Big multi-national companies may be on the leading edge of the data mesh movement for one simple reason: GDPR forces companies to maintain data about European residents within the physical boundaries of the country they reside in.
“If you’re a multinational organization, you increasingly have to contend with data privacy and data sovereignty regulations,” Borgman says. “Data in Switzerland that’s created in Switzerland by Swiss people has to be kept in Switzerland. The data that’s created in Germany has to stay in Germany. Data created in France has to stay in France.”
Emerging data and privacy laws and regulations “are essentially forcing a data mesh strategy,” Borgman continues. “It’s no longer possible to take all my data from Germany and France and all these different countries and pull them all together, because that would violate the rules, the laws.”
Starburst has created a product called Stargate that seeks to help companies get value out of their data while abiding by these new regulations. Stargate basically allows users to connect multiple Starburst clusters together, while ensuring that the data about customers never crosses the border.
“Stargate is essentially a Starburst to Starburst connector,” Borgman says. “It could be you’ve got one cluster in AWS East and one cluster in AWS Frankfurt. Or it could be multi-cloud. It could be one cluster in AWS and one cluster in Azure. But regardless of where that data actually lives, that local Starburst cluster is doing the processing and only returning the results that are effectively compliant.”
Starburst wants its Trino-based software to be the query engine for the emerging data mesh. But Borgman says it’s important to recognize that Starburst isn’t a data mesh, in and of itself. “The other components for this kind of model or this kind of design would be governance and access control, so for example companies like Immuta or Privacera,” he says.
Tracking data in the data mesh is important, and that’s where data catalogs from vendors like Collibra and Alation come into play, Borgman says. “And BI tools which aimed to visualize the data across these things,” he adds. “We have particular partnerships with Tableau and ThoughtSpot and [Microsoft’s] PowerBI that we work very closely with to help visualize the data that we can connect to.”
At the end of the day, the data mesh strategy is a compromise, like anything else. But when you abandon the forced centralization of data, you don’t give up on data quality or data governance.
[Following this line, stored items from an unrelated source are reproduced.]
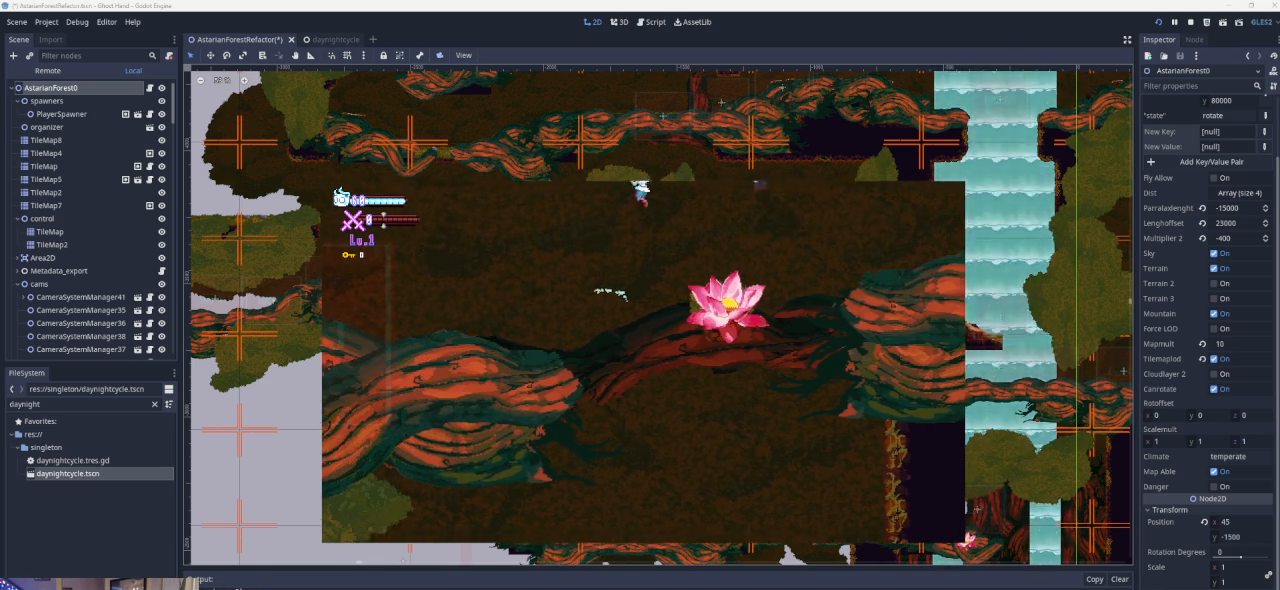
{"buttons": ["CROSS"], "left_stick": "left", "events": [[33, "CROSS", "up"], [367, "CROSS", "down"]]}
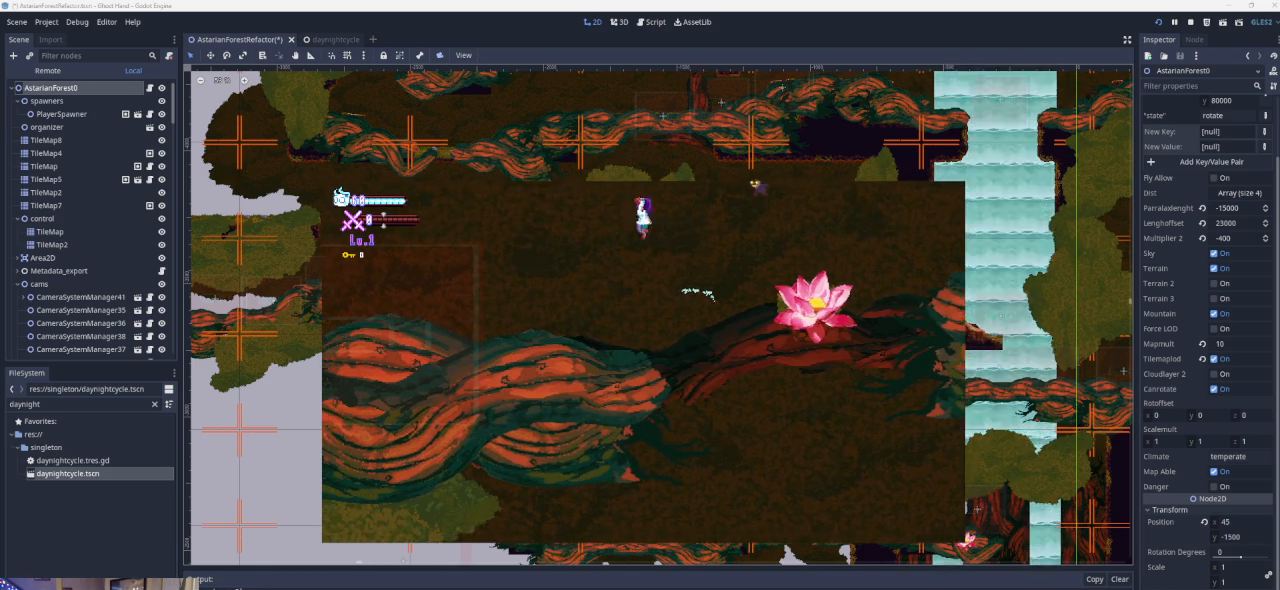
{"buttons": [], "left_stick": "left", "events": [[167, "CROSS", "up"]]}
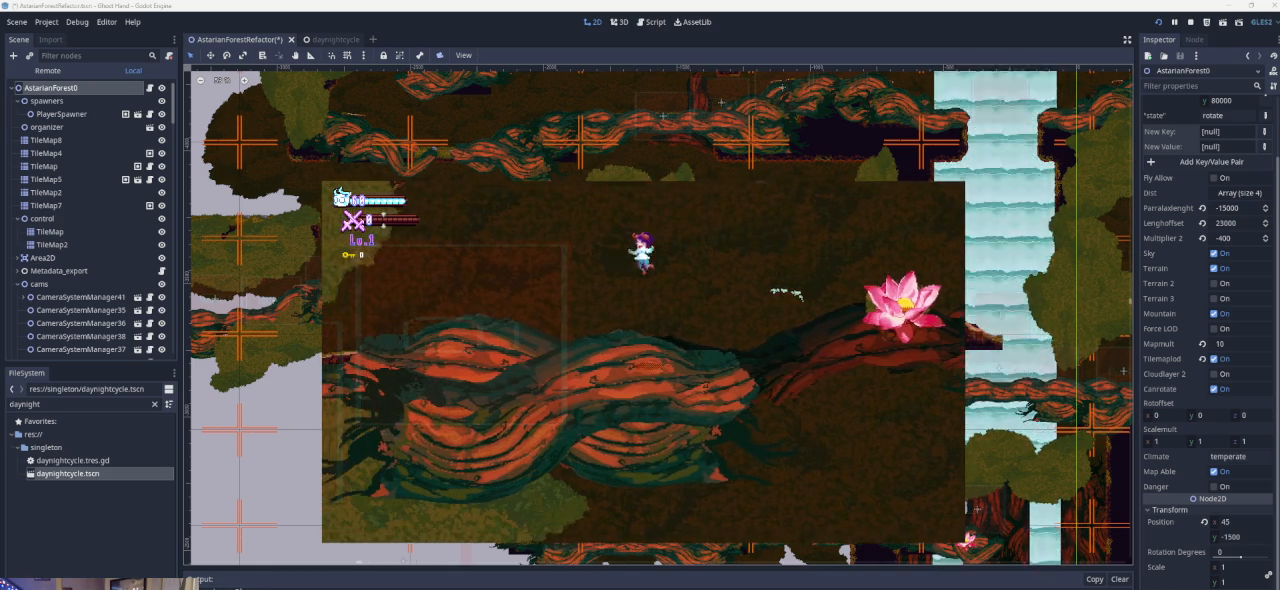
{"buttons": [], "left_stick": "left", "events": []}
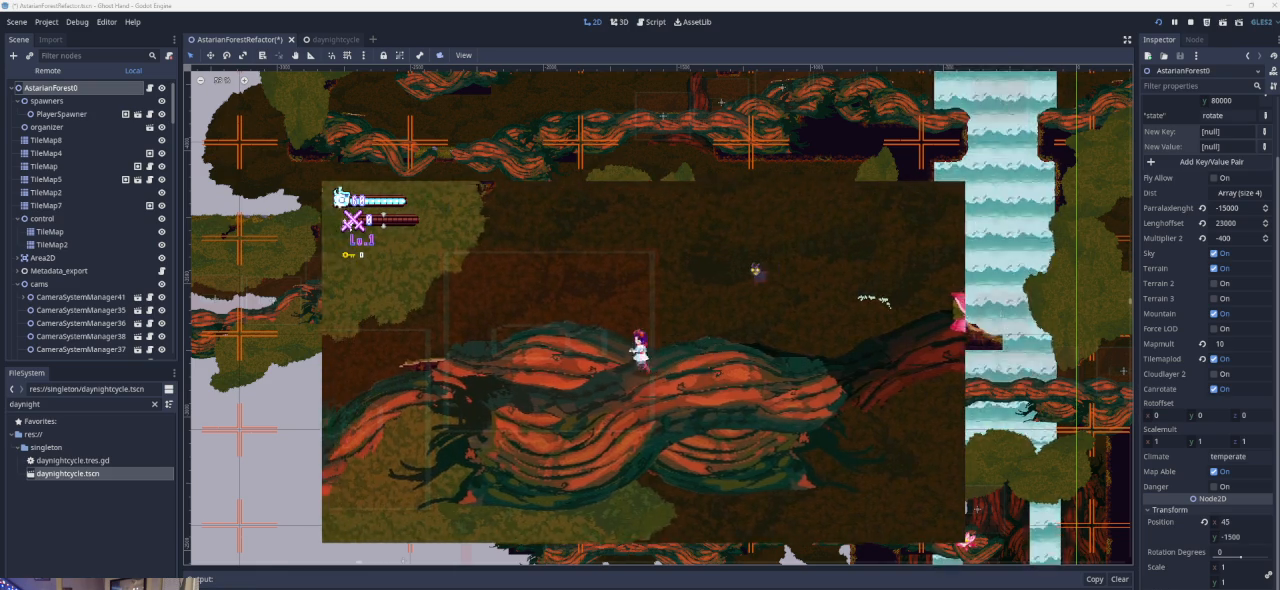
{"buttons": [], "left_stick": "center", "events": [[167, "left_stick", "center"], [267, "left_stick", "right"], [367, "left_stick", "center"]]}
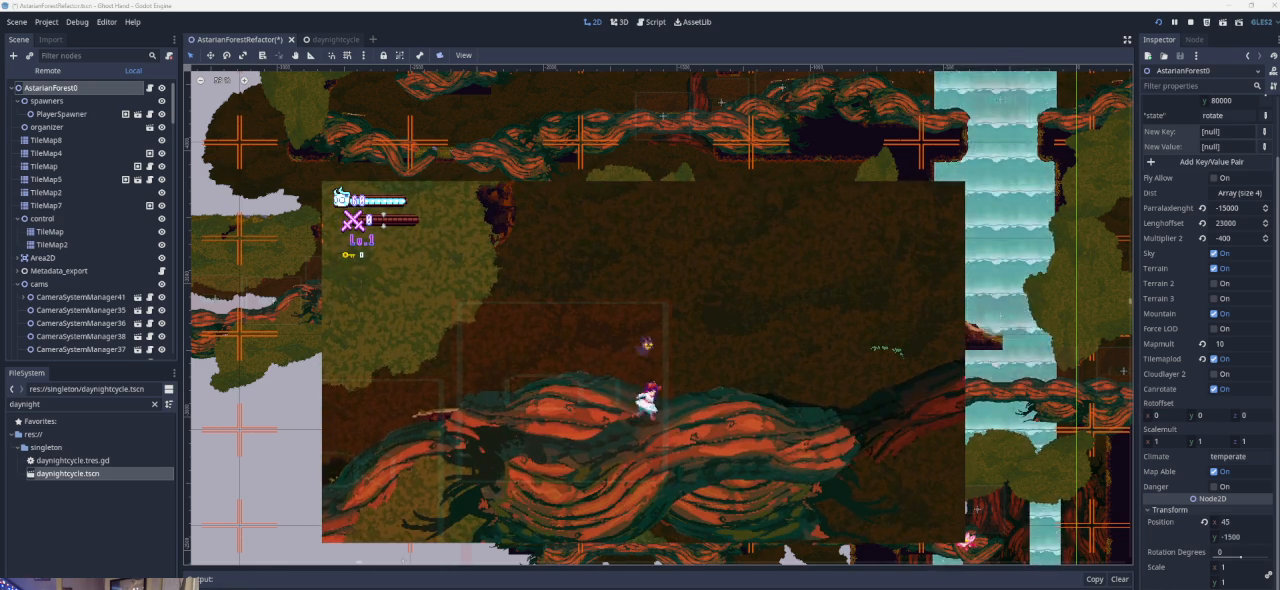
{"buttons": [], "left_stick": "right", "events": [[300, "left_stick", "right"]]}
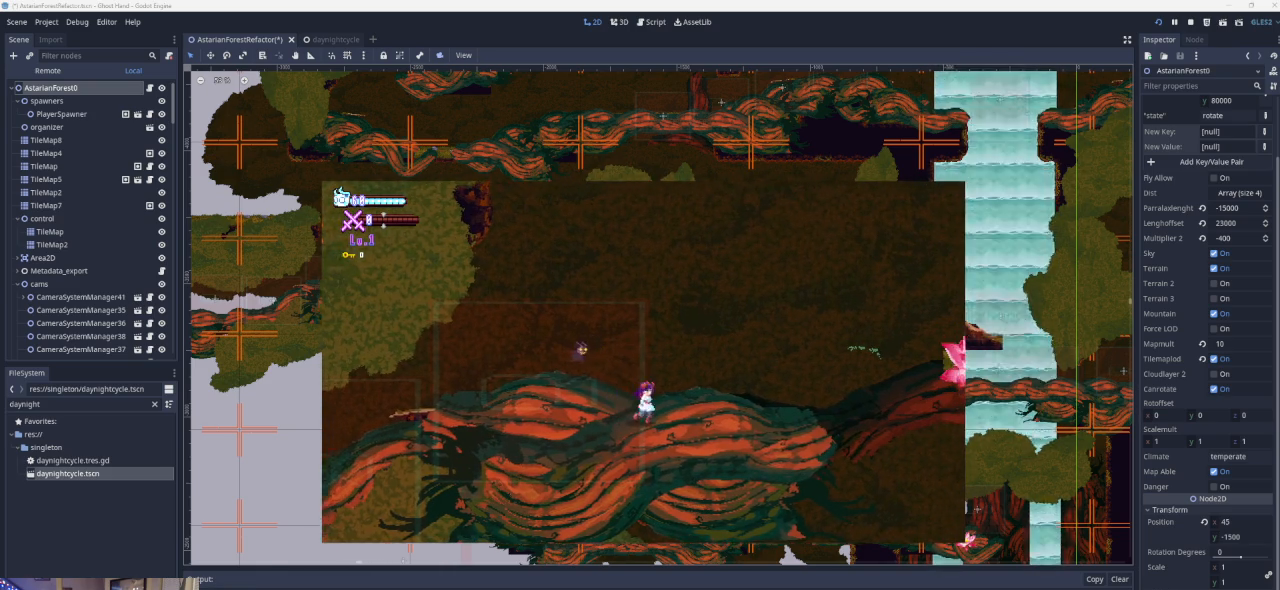
{"buttons": [], "left_stick": "right", "events": []}
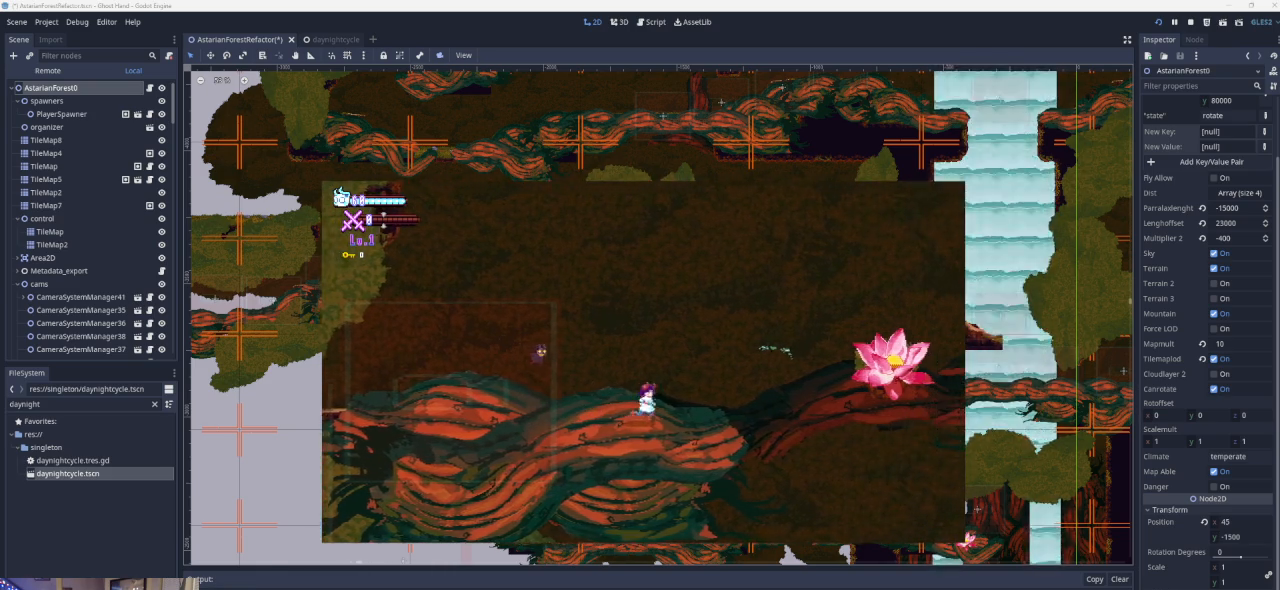
{"buttons": [], "left_stick": "right", "events": [[100, "CROSS", "down"], [500, "CROSS", "up"]]}
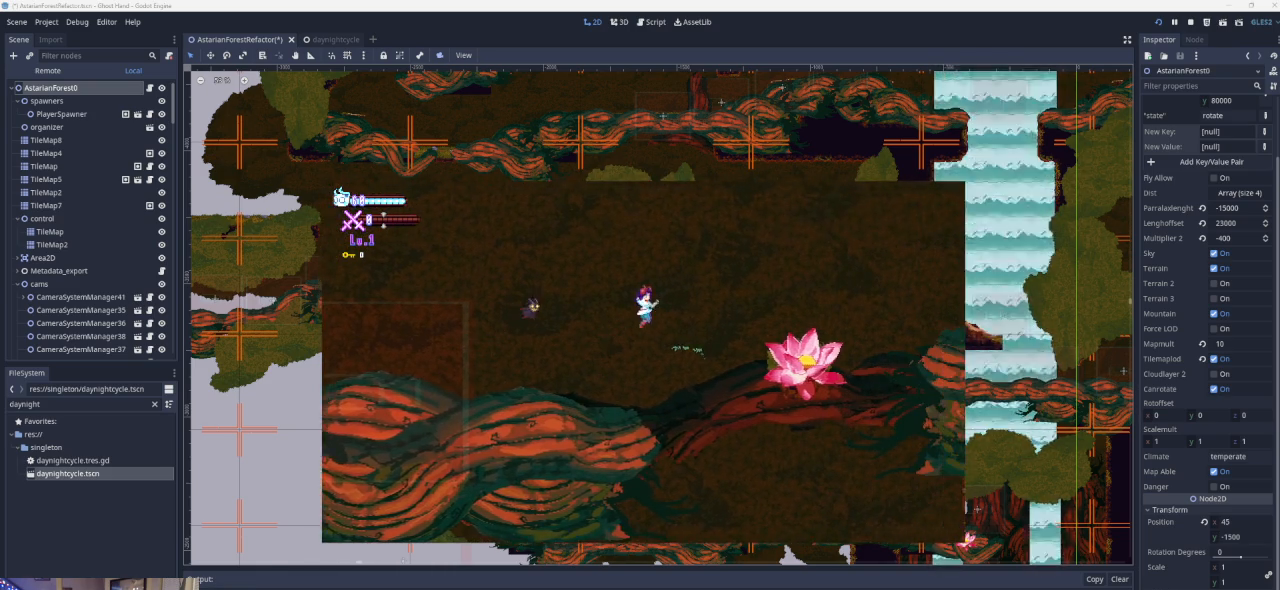
{"buttons": ["CROSS"], "left_stick": "right", "events": [[267, "CROSS", "down"]]}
Instead, those steps and those disciplines are now simply conducted in a distributed manner, mirroring the natural state of the data itself.
“The reason I find [data mesh] particularly attractive is simply that it reflects to me what reality naturally looks like,” Borgman says. “It is so rare for a customer to truly implement the enterprise data warehouse to its fullest extent. To be able to actually have everything that you need in one place is, practically speaking, very challenging to do . And I think that goes all the way back to the earliest days of Teradata trying to do [that]. And now today Snowflake trying to do that.”
Data today is spread across object stores in the cloud. It’s in S3, Azure Data Lake storage, and Google Cloud Storage. It’s in MongoDB, Cassandra, and Aerospike NoSQL databases. It’s sitting in Databricks lakehouses and Snowflake warehouses. It’s in Hadoop clusters; SingleStore, CockroachDB, and Yugabyte NewSQL databases; and graph stores from Neo4j, TigerGraph, and Franz. It’s in a myriad of cloud- and on-prem object stores and distributed file systems. It’s on prem in Oracle, Db2, and Postgres relational databases. It’s flowing in Kafka, Pulsar, and other pub-sub systems. It’s in Excel worksheets and Access databases. The data genie is out of the bottle, and it’s never going back in.
“Going back to the Stonebreaker quote, there is no one size fits all database system,” Borgman says. “I think that applies still in the cloud era, as well. It’s just a different set of databases.”